Data for review
************

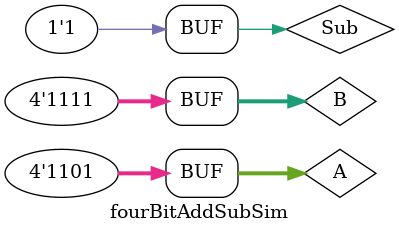
<source format=v>
module fourBitAddSubSim( );

    reg [3:0] A;
    reg [3:0] B;
    reg Sub;
    wire [4:0]Sum;
    
    fiveBitAddSub UUT(.A(A), .B(B), .Sub(Sub), .Sum(Sum));
    
    initial begin
        Sub=0;
        A=4'b0011;
        B=4'b0100;
        #10;
        B=4'b0110;
        #10;
        B=4'b1100;
        #10;
        
        A=4'b1101;
        B=4'b0011;
        #10;
        B=4'b1000;
        #10;
        B=4'b1111;
        #10;
        
        Sub=1;
        A=4'b0011;
        B=4'b0100;
        #10;
        B=4'b0110;
        #10;
        B=4'b1100;
        #10;
        
        A=4'b1101;
        B=4'b0011;
        #10;
        B=4'b1000;
        #10;
        B=4'b1111;
        #10;

        
    end
endmodule

</source>
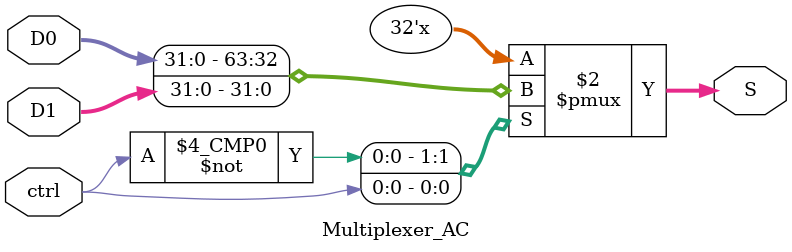
<source format=v>
module Multiplexer_AC
  # (parameter W = 32)
  (
    input wire ctrl,
    input wire [W-1:0] D0,
    input wire [W-1:0] D1,
    output reg [W-1:0] S
    );
   always @(ctrl, D0, D1)
      case (ctrl)
         1'b0: S <= D0;
         1'b1: S <= D1;
      endcase
endmodule
</source>
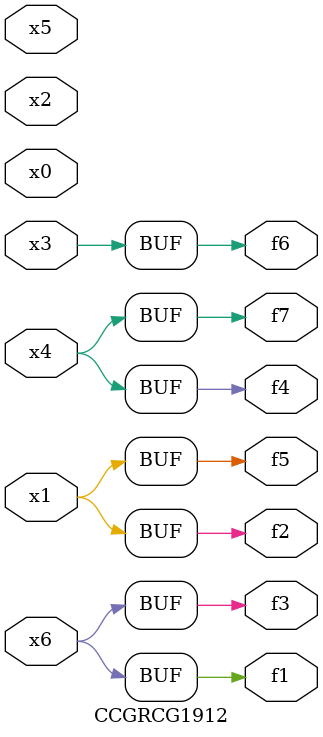
<source format=v>
module CCGRCG1912(
	input x0, x1, x2, x3, x4, x5, x6,
	output f1, f2, f3, f4, f5, f6, f7
);
	assign f1 = x6;
	assign f2 = x1;
	assign f3 = x6;
	assign f4 = x4;
	assign f5 = x1;
	assign f6 = x3;
	assign f7 = x4;
endmodule

</source>
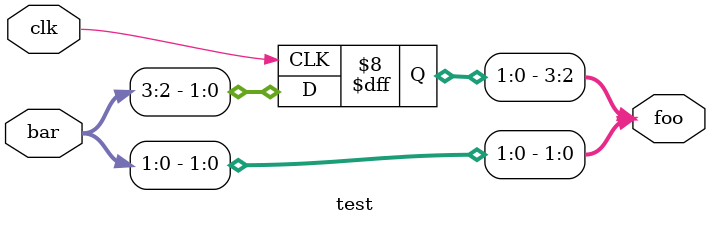
<source format=v>
module test(input clk, input [3:0] bar, output [3:0] foo);
  reg [3:0] foo = 0;
  reg [3:0] last_bar = 0;

  always @*
    foo[1:0] <= bar[1:0];

  always @(posedge clk)
    foo[3:2] <= bar[3:2];

  always @(posedge clk)
    last_bar <= bar;

  assert property (foo == {last_bar[3:2], bar[1:0]});
endmodule

</source>
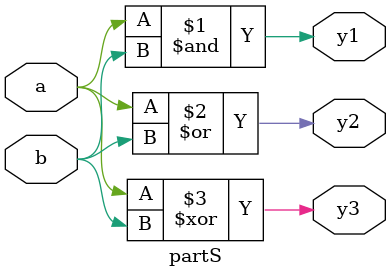
<source format=v>

`timescale 1 ns / 1 ps

module partS (a,b,y1,y2,y3);
	input a,b;
	output y1,y2,y3;
	and U1(y1,a,b);
	or U2(y2,a,b);
	xor U3(y3,a,b);

endmodule

</source>
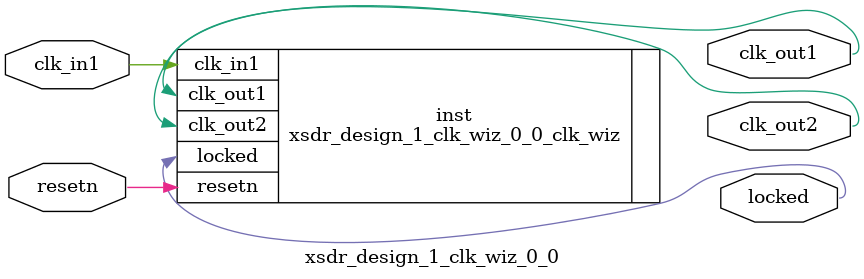
<source format=v>


`timescale 1ps/1ps

(* CORE_GENERATION_INFO = "xsdr_design_1_clk_wiz_0_0,clk_wiz_v6_0_2_0_0,{component_name=xsdr_design_1_clk_wiz_0_0,use_phase_alignment=true,use_min_o_jitter=false,use_max_i_jitter=false,use_dyn_phase_shift=false,use_inclk_switchover=false,use_dyn_reconfig=false,enable_axi=0,feedback_source=FDBK_AUTO,PRIMITIVE=MMCM,num_out_clk=2,clkin1_period=20.000,clkin2_period=10.0,use_power_down=false,use_reset=true,use_locked=true,use_inclk_stopped=false,feedback_type=SINGLE,CLOCK_MGR_TYPE=NA,manual_override=false}" *)

module xsdr_design_1_clk_wiz_0_0 
 (
  // Clock out ports
  output        clk_out1,
  output        clk_out2,
  // Status and control signals
  input         resetn,
  output        locked,
 // Clock in ports
  input         clk_in1
 );

  xsdr_design_1_clk_wiz_0_0_clk_wiz inst
  (
  // Clock out ports  
  .clk_out1(clk_out1),
  .clk_out2(clk_out2),
  // Status and control signals               
  .resetn(resetn), 
  .locked(locked),
 // Clock in ports
  .clk_in1(clk_in1)
  );

endmodule

</source>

************

Task brief
Say how many lines of the entries hold the string "assign". Nothing but the number should be given.

Answer to this problem
7